Inzwischen sitzt der Mitarbeiter aus Brasilien mir gegenüber, in vier Monaten zieht seine Frau nach. Ein Freund hat den beiden gerade eine Wohnung besorgt. Wir kümmern uns nicht nur um die geschäftlichen, sondern manchmal auch um private Belange unserer Mitarbeiter, wenn sie es denn wünschen.

Was würden Sie beruflich machen, wenn Sie kein Start-up gegründet hätten?
Vielleicht würde ich eine Surfschule in St. Peter Ording betreiben.

Bei welchem deutschen Start-up würden Sie gerne mal Mäuschen spielen?
Definitiv bei Number4. Number4 hat kurz nach uns begonnen und ist meines Wissens immer noch im Stealth Mode. Ein Freund von mir arbeitet dort. Wir haben ihn damals auch versucht zu Tweek zu bekommen. Mit wenig Geld und großer Vision. Er hatte allerdings gerade ein Haus gebaut und ist zum zweiten Mal Papa geworden. Da hat er lieber auf Marco Börries gesetzt. Ich glaube an das Projekt von Marco und seinem Team und würde gern wissen, wie weit sie sind.

Sie dürften eine Zeitreise unternehmen: In welche Epoche reisen Sie?
Ich bin dankbar, dass ich in der heutigen Zeit mit Frieden in Zentral-Europa und meine Familie in Sicherheit lebt.

Sie haben eine Million Euro zur persönlichen Verfügung: Was machen Sie mit dem ganzen Geld?
In Tweek investieren.

Wie verbringen Sie einen schönen Sonntag?
Bett, Kaffee, Netflix, Sport, Tatort. Reihenfolge und Frequenz variieren.

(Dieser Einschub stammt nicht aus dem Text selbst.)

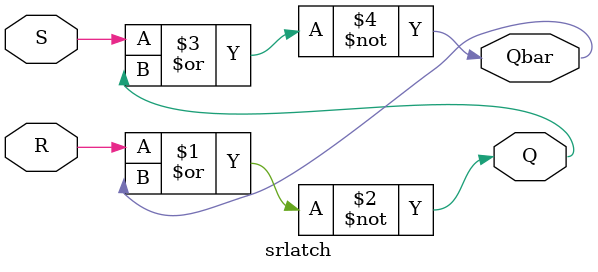
<source format=v>
`timescale 1ns / 1ps


module srlatch(
    input S,
    input R,
    output Q,
    output Qbar
    );
    nor #1 N1(Q, R, Qbar);
	nor #1 N2 (Qbar, S, Q);
endmodule

</source>
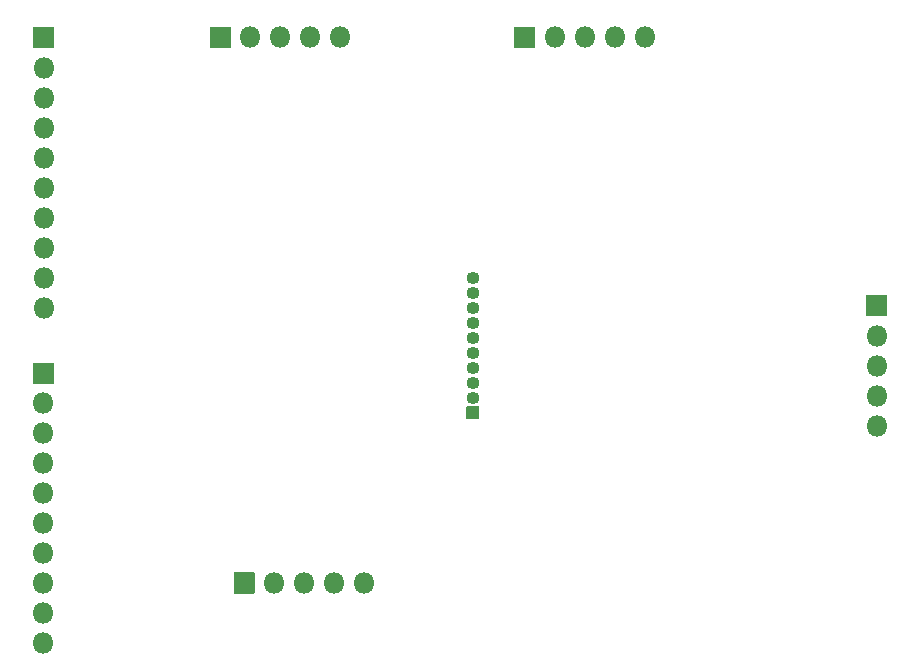
<source format=gbs>
%TF.GenerationSoftware,KiCad,Pcbnew,5.1.9-73d0e3b20d~88~ubuntu20.04.1*%
%TF.CreationDate,2021-04-29T12:20:41+03:00*%
%TF.ProjectId,eeg,6565672e-6b69-4636-9164-5f7063625858,rev?*%
%TF.SameCoordinates,Original*%
%TF.FileFunction,Soldermask,Bot*%
%TF.FilePolarity,Negative*%
%FSLAX46Y46*%
G04 Gerber Fmt 4.6, Leading zero omitted, Abs format (unit mm)*
G04 Created by KiCad (PCBNEW 5.1.9-73d0e3b20d~88~ubuntu20.04.1) date 2021-04-29 12:20:41*
%MOMM*%
%LPD*%
G01*
G04 APERTURE LIST*
%ADD10O,1.800000X1.800000*%
%ADD11O,1.100000X1.100000*%
G04 APERTURE END LIST*
D10*
%TO.C,J4*%
X111925000Y-64585000D03*
X111925000Y-62045000D03*
X111925000Y-59505000D03*
X111925000Y-56965000D03*
G36*
G01*
X111025000Y-55275000D02*
X111025000Y-53575000D01*
G75*
G02*
X111075000Y-53525000I50000J0D01*
G01*
X112775000Y-53525000D01*
G75*
G02*
X112825000Y-53575000I0J-50000D01*
G01*
X112825000Y-55275000D01*
G75*
G02*
X112775000Y-55325000I-50000J0D01*
G01*
X111075000Y-55325000D01*
G75*
G02*
X111025000Y-55275000I0J50000D01*
G01*
G37*
%TD*%
D11*
%TO.C,J5*%
X77724000Y-52070000D03*
X77724000Y-53340000D03*
X77724000Y-54610000D03*
X77724000Y-55880000D03*
X77724000Y-57150000D03*
X77724000Y-58420000D03*
X77724000Y-59690000D03*
X77724000Y-60960000D03*
X77724000Y-62230000D03*
G36*
G01*
X78274000Y-63000000D02*
X78274000Y-64000000D01*
G75*
G02*
X78224000Y-64050000I-50000J0D01*
G01*
X77224000Y-64050000D01*
G75*
G02*
X77174000Y-64000000I0J50000D01*
G01*
X77174000Y-63000000D01*
G75*
G02*
X77224000Y-62950000I50000J0D01*
G01*
X78224000Y-62950000D01*
G75*
G02*
X78274000Y-63000000I0J-50000D01*
G01*
G37*
%TD*%
D10*
%TO.C,E2*%
X41350000Y-83035000D03*
X41350000Y-80495000D03*
X41350000Y-77955000D03*
X41350000Y-75415000D03*
X41350000Y-72875000D03*
X41350000Y-70335000D03*
X41350000Y-67795000D03*
X41350000Y-65255000D03*
X41350000Y-62715000D03*
G36*
G01*
X40450000Y-61025000D02*
X40450000Y-59325000D01*
G75*
G02*
X40500000Y-59275000I50000J0D01*
G01*
X42200000Y-59275000D01*
G75*
G02*
X42250000Y-59325000I0J-50000D01*
G01*
X42250000Y-61025000D01*
G75*
G02*
X42200000Y-61075000I-50000J0D01*
G01*
X40500000Y-61075000D01*
G75*
G02*
X40450000Y-61025000I0J50000D01*
G01*
G37*
%TD*%
%TO.C,E1*%
G36*
G01*
X40500000Y-32594999D02*
X40500000Y-30894999D01*
G75*
G02*
X40550000Y-30844999I50000J0D01*
G01*
X42250000Y-30844999D01*
G75*
G02*
X42300000Y-30894999I0J-50000D01*
G01*
X42300000Y-32594999D01*
G75*
G02*
X42250000Y-32644999I-50000J0D01*
G01*
X40550000Y-32644999D01*
G75*
G02*
X40500000Y-32594999I0J50000D01*
G01*
G37*
X41400000Y-34284999D03*
X41400000Y-36824999D03*
X41400000Y-39364999D03*
X41400000Y-41904999D03*
X41400000Y-44444999D03*
X41400000Y-46984999D03*
X41400000Y-49524999D03*
X41400000Y-52064999D03*
X41400000Y-54604999D03*
%TD*%
%TO.C,J1*%
G36*
G01*
X59225000Y-78825000D02*
X57525000Y-78825000D01*
G75*
G02*
X57475000Y-78775000I0J50000D01*
G01*
X57475000Y-77075000D01*
G75*
G02*
X57525000Y-77025000I50000J0D01*
G01*
X59225000Y-77025000D01*
G75*
G02*
X59275000Y-77075000I0J-50000D01*
G01*
X59275000Y-78775000D01*
G75*
G02*
X59225000Y-78825000I-50000J0D01*
G01*
G37*
X60915000Y-77925000D03*
X63455000Y-77925000D03*
X65995000Y-77925000D03*
X68535000Y-77925000D03*
%TD*%
%TO.C,J2*%
X66510000Y-31732000D03*
X63970000Y-31732000D03*
X61430000Y-31732000D03*
X58890000Y-31732000D03*
G36*
G01*
X57200000Y-32632000D02*
X55500000Y-32632000D01*
G75*
G02*
X55450000Y-32582000I0J50000D01*
G01*
X55450000Y-30882000D01*
G75*
G02*
X55500000Y-30832000I50000J0D01*
G01*
X57200000Y-30832000D01*
G75*
G02*
X57250000Y-30882000I0J-50000D01*
G01*
X57250000Y-32582000D01*
G75*
G02*
X57200000Y-32632000I-50000J0D01*
G01*
G37*
%TD*%
%TO.C,J3*%
G36*
G01*
X82975000Y-32632000D02*
X81275000Y-32632000D01*
G75*
G02*
X81225000Y-32582000I0J50000D01*
G01*
X81225000Y-30882000D01*
G75*
G02*
X81275000Y-30832000I50000J0D01*
G01*
X82975000Y-30832000D01*
G75*
G02*
X83025000Y-30882000I0J-50000D01*
G01*
X83025000Y-32582000D01*
G75*
G02*
X82975000Y-32632000I-50000J0D01*
G01*
G37*
X84665000Y-31732000D03*
X87205000Y-31732000D03*
X89745000Y-31732000D03*
X92285000Y-31732000D03*
%TD*%
M02*

</source>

Mit wem würden Sie sich gerne einmal auf einen Kaffee oder ein Bier verabreden?
Boris Becker. Der Held meiner Kindheit. Noch heute verbringe ich Freizeit gern auf dem Platz, spiele Verbandsliga in Berlin/ Brandenburg für den TC Friedrichshain.

Im Fokus: Weitere Fragebögen in unserem großen Themenschwerpunkt 15 Fragen an

Zur Person:
Marcel Düe ist Gründer und Geschäftsführer von Tweek, das seit 2010 mittels Technologie den Video Entertainment Markt ein Stück besser macht. Zuvor war Marcel Teil des gate5 Teams, das 2006 an Nokia Inc. verkauft wurde. Marcel studierte in Berlin, Sydney und hält einen Abschluss der Universität Potsdam.